= Johnny Mountain =

American television weathercaster

Johnny Mountain is a retired weathercaster for both KABC-TV and KCBS-TV in Los Angeles, California. He has been described as "one of the most recognizable faces -- and names -- in local TV news."

==Early career==
Mountain began his television career in the 1960s at WTVK (now WVLT-TV) in Knoxville, Tennessee. At WTVK, Mountain did weather for WTVK's newscasts and was also their local Bozo the Clown. In 1977, Mountain joined WLS-TV in Chicago, Illinois. While at WLS-TV, Mountain encountered Dr. George Fischbeck of KABC-TV in Los Angeles. Fischbeck, who was appearing as a guest meteorologist on WLS-TV, persuaded Mountain, who was disenchanted with changes that had occurred at WLS-TV to join KABC-TV.

==Career in Los Angeles==
In 1978, Mountain joined KABC-TV to become a weekend meteorologist. A few years later, he made the transition to weekday afternoons. Fischbeck would later step down and Mountain would add weeknights to his schedule. In the early 1990s, Mountain was shifted to weekday mornings from 5:00-7:00 a.m. and afternoon at 5:00 p.m. when his partner Dallas Raines took Mountain's 6:00 and 11:00 p.m. spots. Mountain also guest hosted on KABC-TV's local programs A.M. Los Angeles and 330. He also was a contributor on the ABC late night program Eye on Hollywood. Mountain was notable for his off-the-wall humor; on one occasion, in response to a viewer question about grunion fish, he held up a specimen during his weathercast, explaining "This is a front view of a grunion; this is a side view; and this..." (placing a small paper bag with "eye holes" over the fish) "...is the Unknown Grunion."

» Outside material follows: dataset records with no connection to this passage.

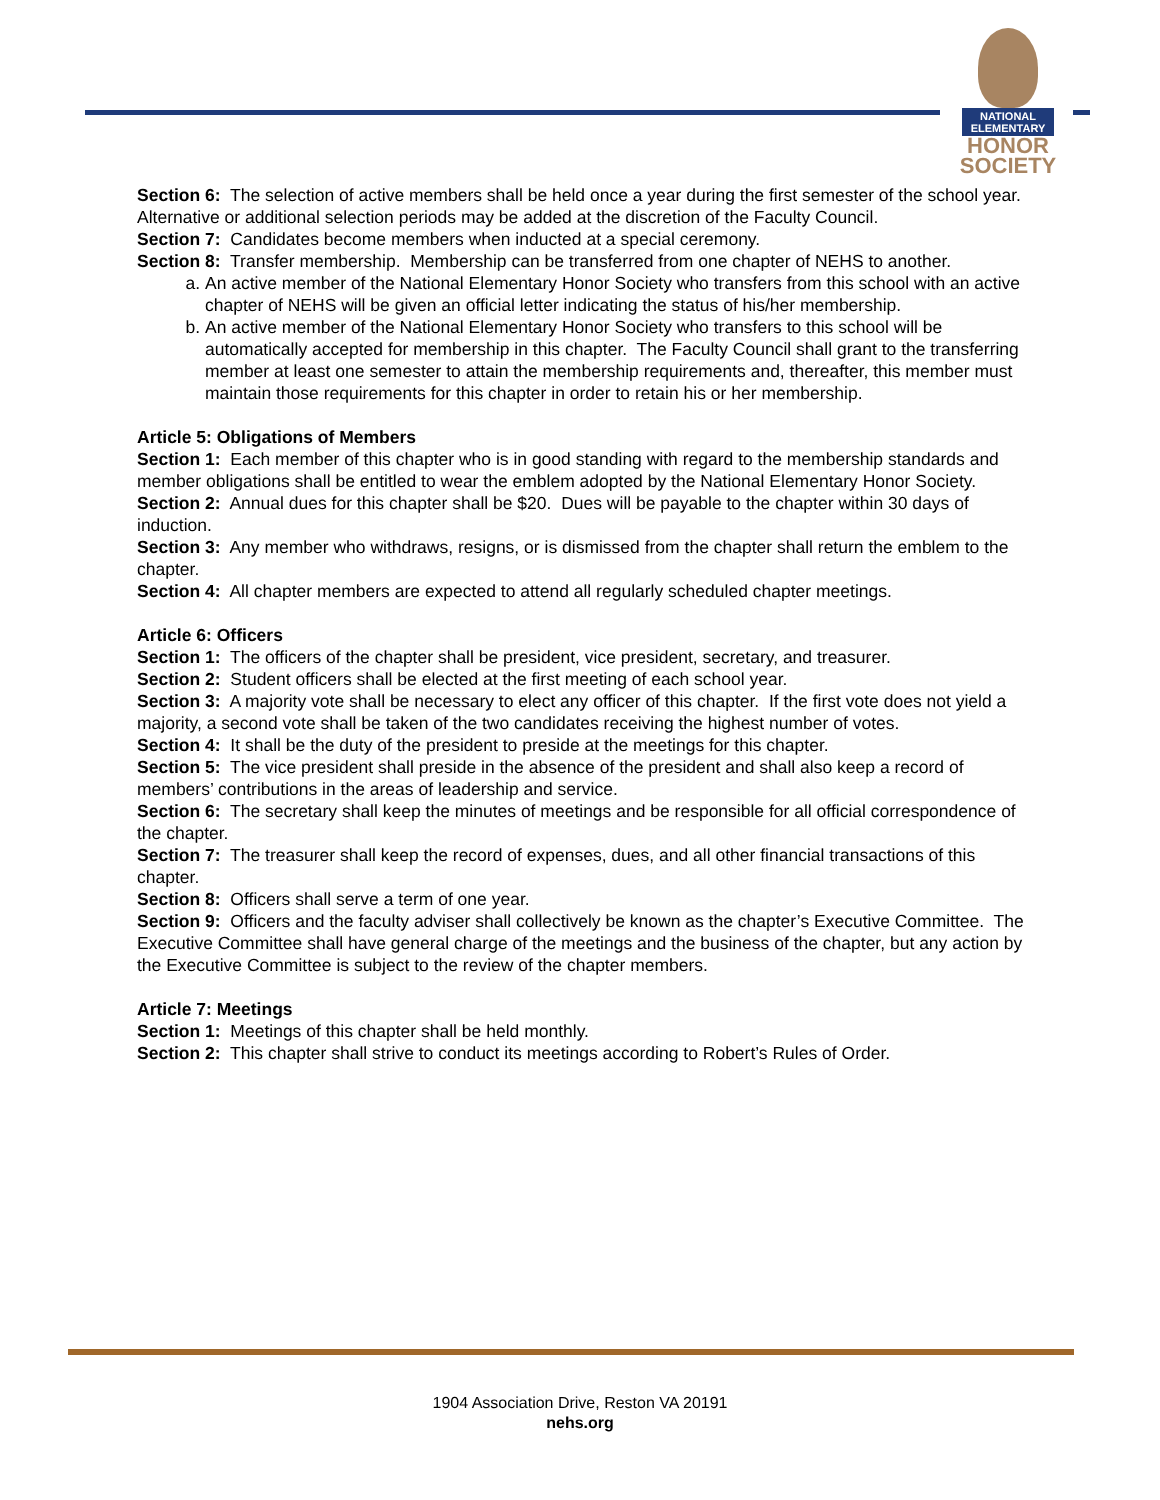NATIONAL
ELEMENTARY
HONOR
SOCIETY
Section 6: The selection of active members shall be held once a year during the first semester of the school year. Alternative or additional selection periods may be added at the discretion of the Faculty Council.
Section 7: Candidates become members when inducted at a special ceremony.
Section 8: Transfer membership. Membership can be transferred from one chapter of NEHS to another.
a. An active member of the National Elementary Honor Society who transfers from this school with an active chapter of NEHS will be given an official letter indicating the status of his/her membership.
b. An active member of the National Elementary Honor Society who transfers to this school will be automatically accepted for membership in this chapter. The Faculty Council shall grant to the transferring member at least one semester to attain the membership requirements and, thereafter, this member must maintain those requirements for this chapter in order to retain his or her membership.
Article 5: Obligations of Members
Section 1: Each member of this chapter who is in good standing with regard to the membership standards and member obligations shall be entitled to wear the emblem adopted by the National Elementary Honor Society.
Section 2: Annual dues for this chapter shall be $20. Dues will be payable to the chapter within 30 days of induction.
Section 3: Any member who withdraws, resigns, or is dismissed from the chapter shall return the emblem to the chapter.
Section 4: All chapter members are expected to attend all regularly scheduled chapter meetings.
Article 6: Officers
Section 1: The officers of the chapter shall be president, vice president, secretary, and treasurer.
Section 2: Student officers shall be elected at the first meeting of each school year.
Section 3: A majority vote shall be necessary to elect any officer of this chapter. If the first vote does not yield a majority, a second vote shall be taken of the two candidates receiving the highest number of votes.
Section 4: It shall be the duty of the president to preside at the meetings for this chapter.
Section 5: The vice president shall preside in the absence of the president and shall also keep a record of members’ contributions in the areas of leadership and service.
Section 6: The secretary shall keep the minutes of meetings and be responsible for all official correspondence of the chapter.
Section 7: The treasurer shall keep the record of expenses, dues, and all other financial transactions of this chapter.
Section 8: Officers shall serve a term of one year.
Section 9: Officers and the faculty adviser shall collectively be known as the chapter’s Executive Committee. The Executive Committee shall have general charge of the meetings and the business of the chapter, but any action by the Executive Committee is subject to the review of the chapter members.
Article 7: Meetings
Section 1: Meetings of this chapter shall be held monthly.
Section 2: This chapter shall strive to conduct its meetings according to Robert’s Rules of Order.
1904 Association Drive, Reston VA 20191
nehs.org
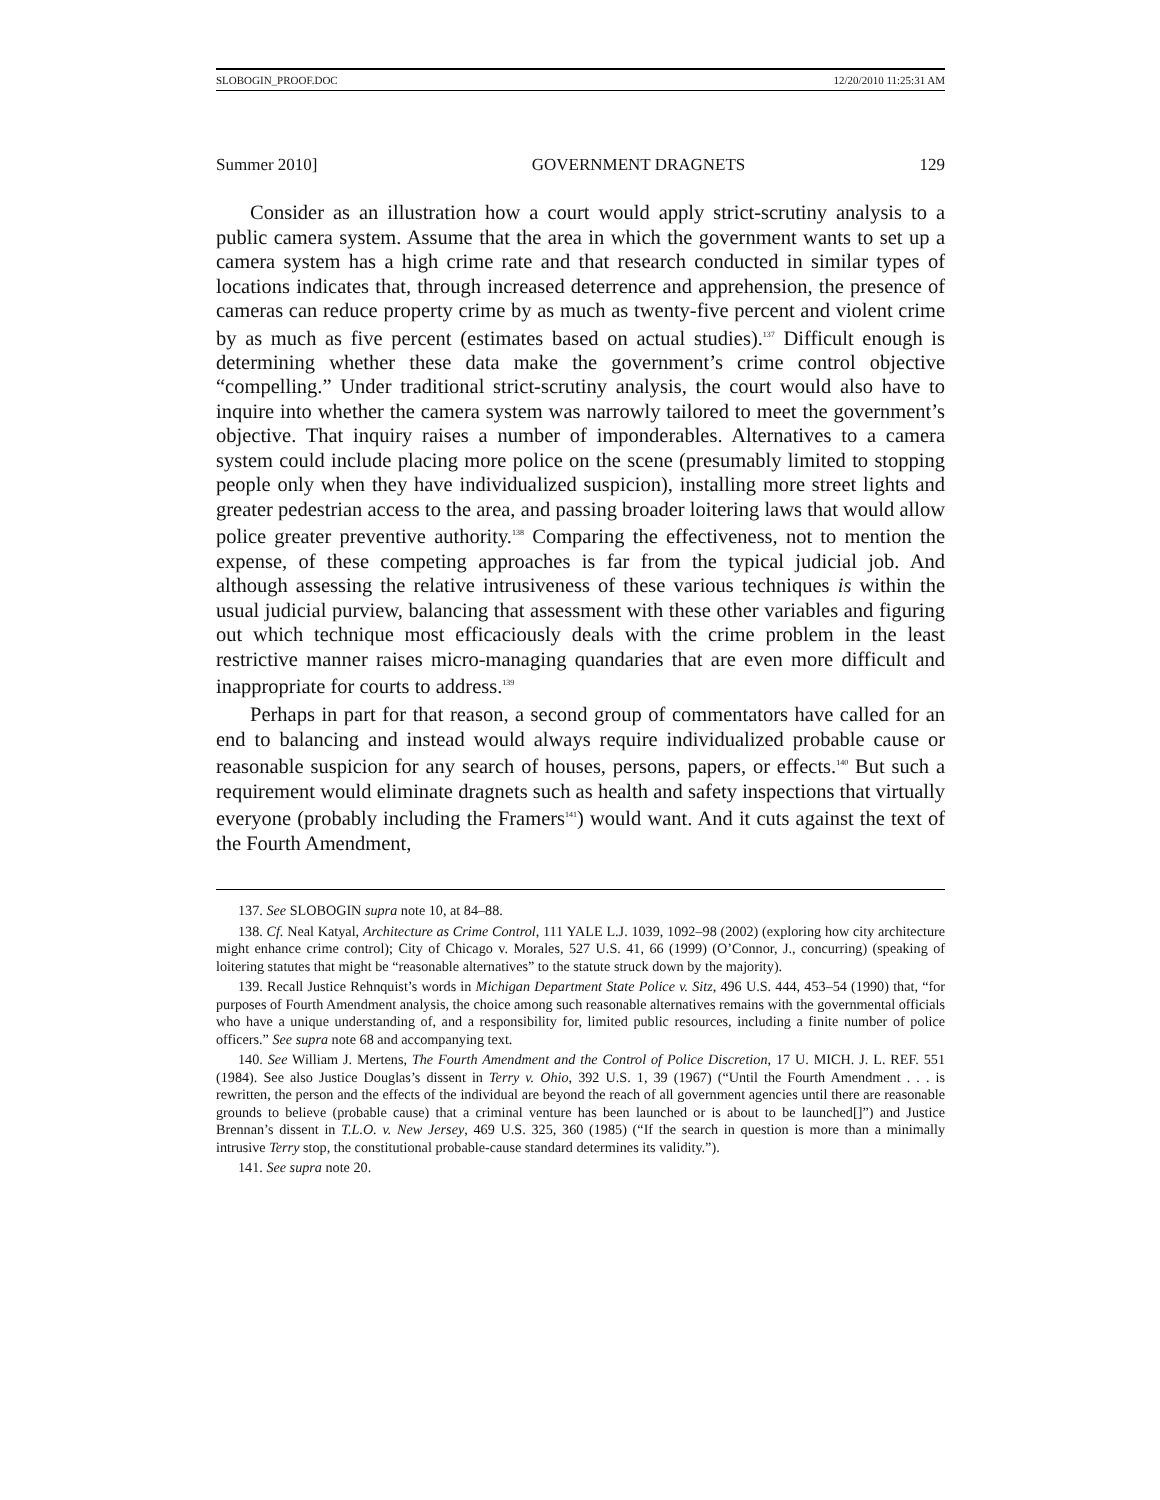SLOBOGIN_PROOF.DOC 12/20/2010 11:25:31 AM
Summer 2010] GOVERNMENT DRAGNETS 129
Consider as an illustration how a court would apply strict-scrutiny analysis to a public camera system. Assume that the area in which the government wants to set up a camera system has a high crime rate and that research conducted in similar types of locations indicates that, through increased deterrence and apprehension, the presence of cameras can reduce property crime by as much as twenty-five percent and violent crime by as much as five percent (estimates based on actual studies).<sup>137</sup> Difficult enough is determining whether these data make the government’s crime control objective “compelling.” Under traditional strict-scrutiny analysis, the court would also have to inquire into whether the camera system was narrowly tailored to meet the government’s objective. That inquiry raises a number of imponderables. Alternatives to a camera system could include placing more police on the scene (presumably limited to stopping people only when they have individualized suspicion), installing more street lights and greater pedestrian access to the area, and passing broader loitering laws that would allow police greater preventive authority.<sup>138</sup> Comparing the effectiveness, not to mention the expense, of these competing approaches is far from the typical judicial job. And although assessing the relative intrusiveness of these various techniques is within the usual judicial purview, balancing that assessment with these other variables and figuring out which technique most efficaciously deals with the crime problem in the least restrictive manner raises micro-managing quandaries that are even more difficult and inappropriate for courts to address.<sup>139</sup>
Perhaps in part for that reason, a second group of commentators have called for an end to balancing and instead would always require individualized probable cause or reasonable suspicion for any search of houses, persons, papers, or effects.<sup>140</sup> But such a requirement would eliminate dragnets such as health and safety inspections that virtually everyone (probably including the Framers<sup>141</sup>) would want. And it cuts against the text of the Fourth Amendment,
137. See SLOBOGIN supra note 10, at 84–88.
138. Cf. Neal Katyal, Architecture as Crime Control, 111 YALE L.J. 1039, 1092–98 (2002) (exploring how city architecture might enhance crime control); City of Chicago v. Morales, 527 U.S. 41, 66 (1999) (O’Connor, J., concurring) (speaking of loitering statutes that might be “reasonable alternatives” to the statute struck down by the majority).
139. Recall Justice Rehnquist’s words in Michigan Department State Police v. Sitz, 496 U.S. 444, 453–54 (1990) that, “for purposes of Fourth Amendment analysis, the choice among such reasonable alternatives remains with the governmental officials who have a unique understanding of, and a responsibility for, limited public resources, including a finite number of police officers.” See supra note 68 and accompanying text.
140. See William J. Mertens, The Fourth Amendment and the Control of Police Discretion, 17 U. MICH. J. L. REF. 551 (1984). See also Justice Douglas’s dissent in Terry v. Ohio, 392 U.S. 1, 39 (1967) (“Until the Fourth Amendment . . . is rewritten, the person and the effects of the individual are beyond the reach of all government agencies until there are reasonable grounds to believe (probable cause) that a criminal venture has been launched or is about to be launched[]”) and Justice Brennan’s dissent in T.L.O. v. New Jersey, 469 U.S. 325, 360 (1985) (“If the search in question is more than a minimally intrusive Terry stop, the constitutional probable-cause standard determines its validity.”).
141. See supra note 20.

In January 2005, Mountain decided to leave KABC and gave an on-air farewell. However in May 2005, he joined KCBS-TV to reunite with his former KABC partners Ann Martin (1994), Harold Greene (2001), Laura Diaz (2002) and sportcaster Jim Hill (who first joined in 1976, then rejoined in 1992).

Mountain retired in March 2010 as part of a "restructuring" of KCBS news operations.